### What needs to be done
Locate each line in the listing below that contains the string "rekod" and copy those lines. Case counts, so match only that exact capitalization.

### Supplied material
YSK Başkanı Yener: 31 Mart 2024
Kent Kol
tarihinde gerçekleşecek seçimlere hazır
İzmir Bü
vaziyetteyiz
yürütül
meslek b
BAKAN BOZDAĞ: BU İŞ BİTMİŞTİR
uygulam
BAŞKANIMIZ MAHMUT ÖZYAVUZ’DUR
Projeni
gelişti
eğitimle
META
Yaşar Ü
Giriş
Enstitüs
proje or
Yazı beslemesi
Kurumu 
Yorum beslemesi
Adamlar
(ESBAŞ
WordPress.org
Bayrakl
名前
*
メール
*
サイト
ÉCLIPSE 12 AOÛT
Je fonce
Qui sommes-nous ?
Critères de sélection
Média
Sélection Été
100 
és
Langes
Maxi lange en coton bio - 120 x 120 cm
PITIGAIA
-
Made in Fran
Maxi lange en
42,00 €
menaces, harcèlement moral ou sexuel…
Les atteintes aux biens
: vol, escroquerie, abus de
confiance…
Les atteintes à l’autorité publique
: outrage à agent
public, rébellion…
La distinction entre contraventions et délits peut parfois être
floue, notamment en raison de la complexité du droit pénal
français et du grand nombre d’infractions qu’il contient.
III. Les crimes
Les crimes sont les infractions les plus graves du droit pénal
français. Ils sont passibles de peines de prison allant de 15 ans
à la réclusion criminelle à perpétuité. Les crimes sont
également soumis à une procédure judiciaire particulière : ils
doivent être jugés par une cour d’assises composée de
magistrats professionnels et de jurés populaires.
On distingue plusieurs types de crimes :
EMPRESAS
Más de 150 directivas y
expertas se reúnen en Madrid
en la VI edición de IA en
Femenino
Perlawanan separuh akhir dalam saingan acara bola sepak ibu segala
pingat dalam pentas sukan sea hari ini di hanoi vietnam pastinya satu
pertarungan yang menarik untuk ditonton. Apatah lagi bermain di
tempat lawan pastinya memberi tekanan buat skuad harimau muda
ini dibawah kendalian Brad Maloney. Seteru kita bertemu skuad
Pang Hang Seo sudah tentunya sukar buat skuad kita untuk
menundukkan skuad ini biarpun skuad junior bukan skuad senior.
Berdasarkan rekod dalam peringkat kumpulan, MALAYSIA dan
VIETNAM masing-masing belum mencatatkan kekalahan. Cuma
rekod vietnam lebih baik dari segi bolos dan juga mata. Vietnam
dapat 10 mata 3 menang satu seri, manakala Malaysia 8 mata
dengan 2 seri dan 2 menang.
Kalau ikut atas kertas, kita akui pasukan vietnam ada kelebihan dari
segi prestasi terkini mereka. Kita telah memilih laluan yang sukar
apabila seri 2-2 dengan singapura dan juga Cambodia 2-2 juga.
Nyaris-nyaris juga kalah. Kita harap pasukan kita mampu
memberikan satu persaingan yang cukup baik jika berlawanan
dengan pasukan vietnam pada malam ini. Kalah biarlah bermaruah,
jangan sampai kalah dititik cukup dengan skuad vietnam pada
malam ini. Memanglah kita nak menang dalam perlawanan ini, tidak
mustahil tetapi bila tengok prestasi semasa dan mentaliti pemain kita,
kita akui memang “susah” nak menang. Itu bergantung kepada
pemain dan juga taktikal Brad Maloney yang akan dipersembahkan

### Expected answer
Berdasarkan rekod dalam peringkat kumpulan, MALAYSIA dan
rekod vietnam lebih baik dari segi bolos dan juga mata. Vietnam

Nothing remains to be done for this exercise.